The records should be repeated word for word, pictures excluded.
◆ ◆ ◆ ◆ ◆
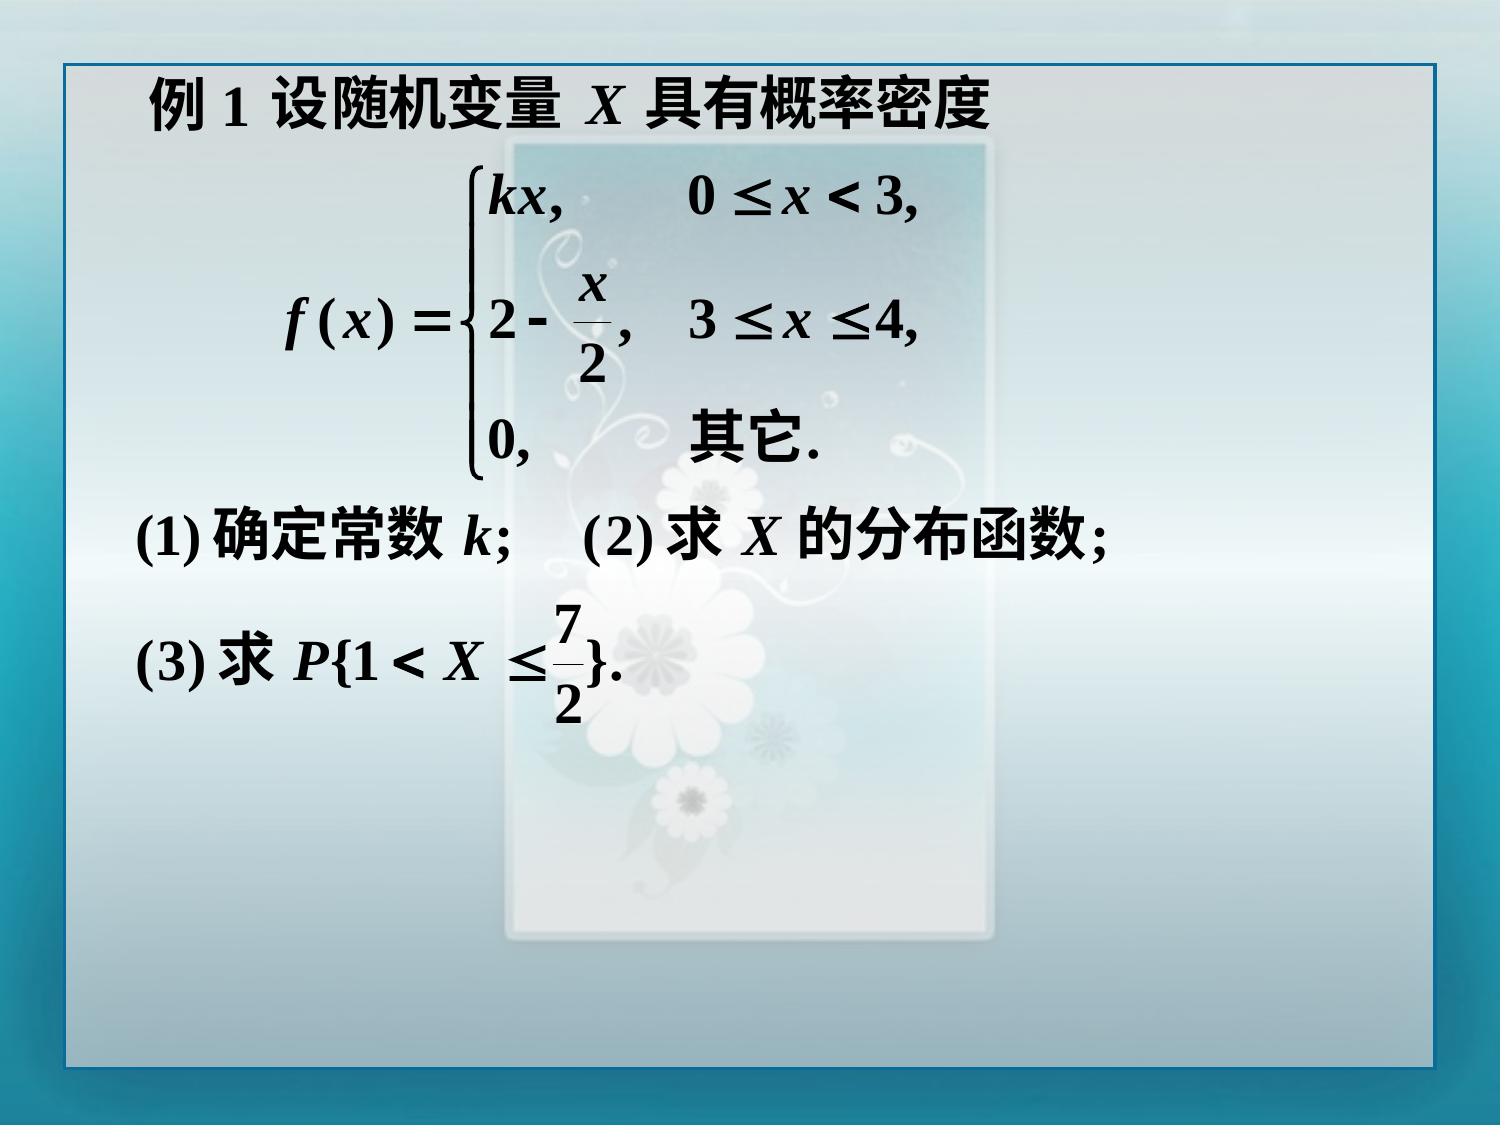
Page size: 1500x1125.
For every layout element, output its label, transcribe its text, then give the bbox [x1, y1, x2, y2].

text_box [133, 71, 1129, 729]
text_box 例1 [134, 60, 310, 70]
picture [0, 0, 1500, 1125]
◆ ◆ ◆ ◆ ◆
§ Result of this task:
Page size: 1500x1125.
For every layout element, output its label, transcribe its text, then give the bbox [x1, y1, x2, y2].

text_box [133, 71, 1129, 729]
text_box 例1 [134, 60, 310, 70]
picture [0, 0, 1500, 1125]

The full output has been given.